Saved data entries
▬▬▬▬▬▬▬▬▬▬
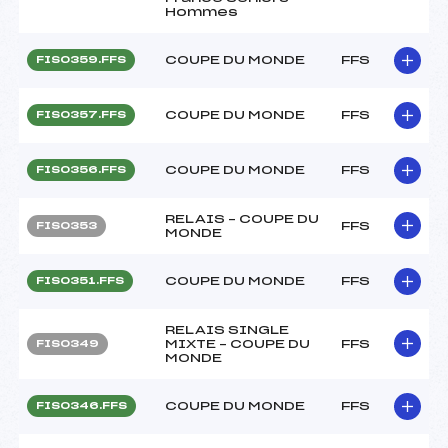
Hommes
COUPE DU MONDE
FFS
FIS0359.FFS
COUPE DU MONDE
FFS
FIS0357.FFS
COUPE DU MONDE
FFS
FIS0356.FFS
RELAIS – COUPE DU
FFS
FIS0353
MONDE
COUPE DU MONDE
FFS
FIS0351.FFS
RELAIS SINGLE
MIXTE – COUPE DU
FFS
FIS0349
MONDE
COUPE DU MONDE
FFS
FIS0346.FFS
▬▬▬▬▬▬▬▬▬▬
## Problem statement:
Can you write out the text of all the items word for word, leaving the pictures out?

## Worked solution:
Hommes
COUPE DU MONDE
FFS
FIS0359.FFS
COUPE DU MONDE
FFS
FIS0357.FFS
COUPE DU MONDE
FFS
FIS0356.FFS
RELAIS – COUPE DU
FFS
FIS0353
MONDE
COUPE DU MONDE
FFS
FIS0351.FFS
RELAIS SINGLE
MIXTE – COUPE DU
FFS
FIS0349
MONDE
COUPE DU MONDE
FFS
FIS0346.FFS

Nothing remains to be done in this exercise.